Electronic design automation data:
==========

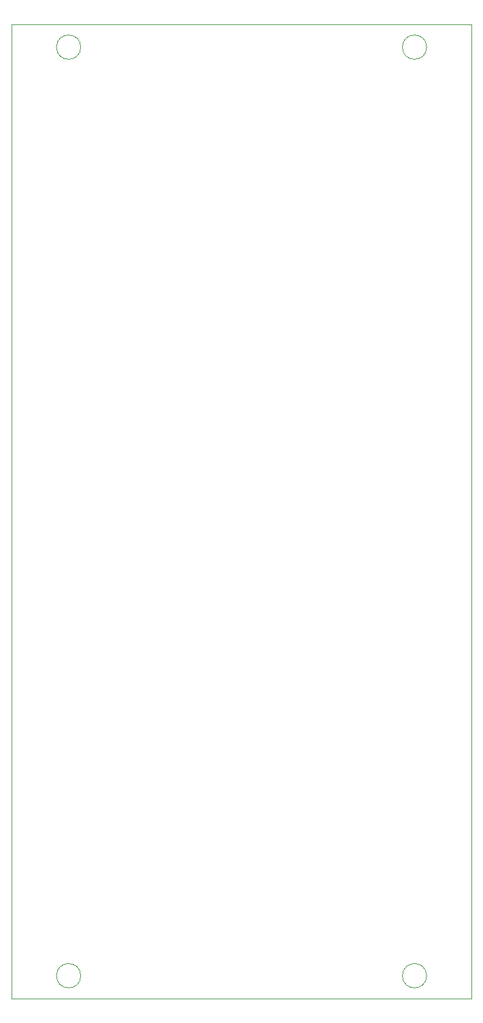
<source format=gbr>
%TF.GenerationSoftware,KiCad,Pcbnew,8.0.4*%
%TF.CreationDate,2024-08-28T23:32:37-04:00*%
%TF.ProjectId,adsr,61647372-2e6b-4696-9361-645f70636258,rev?*%
%TF.SameCoordinates,Original*%
%TF.FileFunction,Profile,NP*%
%FSLAX46Y46*%
G04 Gerber Fmt 4.6, Leading zero omitted, Abs format (unit mm)*
G04 Created by KiCad (PCBNEW 8.0.4) date 2024-08-28 23:32:37*
%MOMM*%
%LPD*%
G01*
G04 APERTURE LIST*
%TA.AperFunction,Profile*%
%ADD10C,0.050000*%
%TD*%
G04 APERTURE END LIST*
D10*
X104700000Y-175500000D02*
G75*
G02*
X101500000Y-175500000I-1600000J0D01*
G01*
X101500000Y-175500000D02*
G75*
G02*
X104700000Y-175500000I1600000J0D01*
G01*
X59100000Y-175500000D02*
G75*
G02*
X55900000Y-175500000I-1600000J0D01*
G01*
X55900000Y-175500000D02*
G75*
G02*
X59100000Y-175500000I1600000J0D01*
G01*
X104700000Y-53000000D02*
G75*
G02*
X101500000Y-53000000I-1600000J0D01*
G01*
X101500000Y-53000000D02*
G75*
G02*
X104700000Y-53000000I1600000J0D01*
G01*
X59100000Y-53000000D02*
G75*
G02*
X55900000Y-53000000I-1600000J0D01*
G01*
X55900000Y-53000000D02*
G75*
G02*
X59100000Y-53000000I1600000J0D01*
G01*
X50000000Y-50000000D02*
X110600000Y-50000000D01*
X110600000Y-178500000D01*
X50000000Y-178500000D01*
X50000000Y-50000000D01*
M02*

</source>
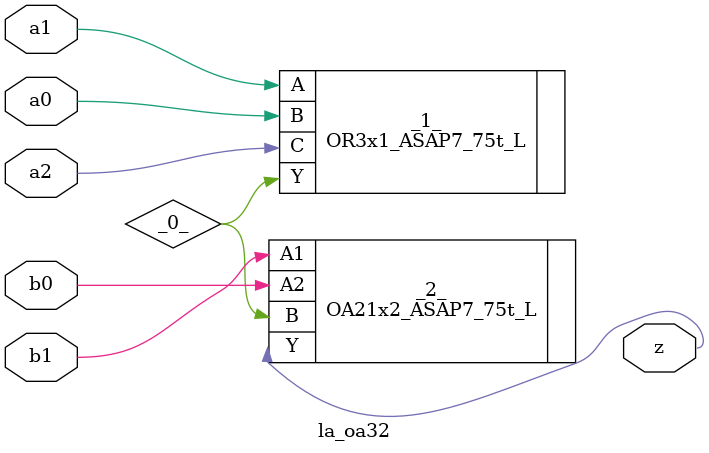
<source format=v>

/* Generated by Yosys 0.44 (git sha1 80ba43d26, g++ 11.4.0-1ubuntu1~22.04 -fPIC -O3) */

(* top =  1  *)
(* src = "inputs/la_oa32.v:10.1-23.10" *)
module la_oa32 (
    a0,
    a1,
    a2,
    b0,
    b1,
    z
);
  wire _0_;
  (* src = "inputs/la_oa32.v:13.12-13.14" *)
  input a0;
  wire a0;
  (* src = "inputs/la_oa32.v:14.12-14.14" *)
  input a1;
  wire a1;
  (* src = "inputs/la_oa32.v:15.12-15.14" *)
  input a2;
  wire a2;
  (* src = "inputs/la_oa32.v:16.12-16.14" *)
  input b0;
  wire b0;
  (* src = "inputs/la_oa32.v:17.12-17.14" *)
  input b1;
  wire b1;
  (* src = "inputs/la_oa32.v:18.12-18.13" *)
  output z;
  wire z;
  OR3x1_ASAP7_75t_L _1_ (
      .A(a1),
      .B(a0),
      .C(a2),
      .Y(_0_)
  );
  OA21x2_ASAP7_75t_L _2_ (
      .A1(b1),
      .A2(b0),
      .B (_0_),
      .Y (z)
  );
endmodule

</source>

==========

Aim of the exercise. Filter the data for the string "APERTURE" and copy every line that has it.

Answer space.
G04 APERTURE LIST*
G04 APERTURE END LIST*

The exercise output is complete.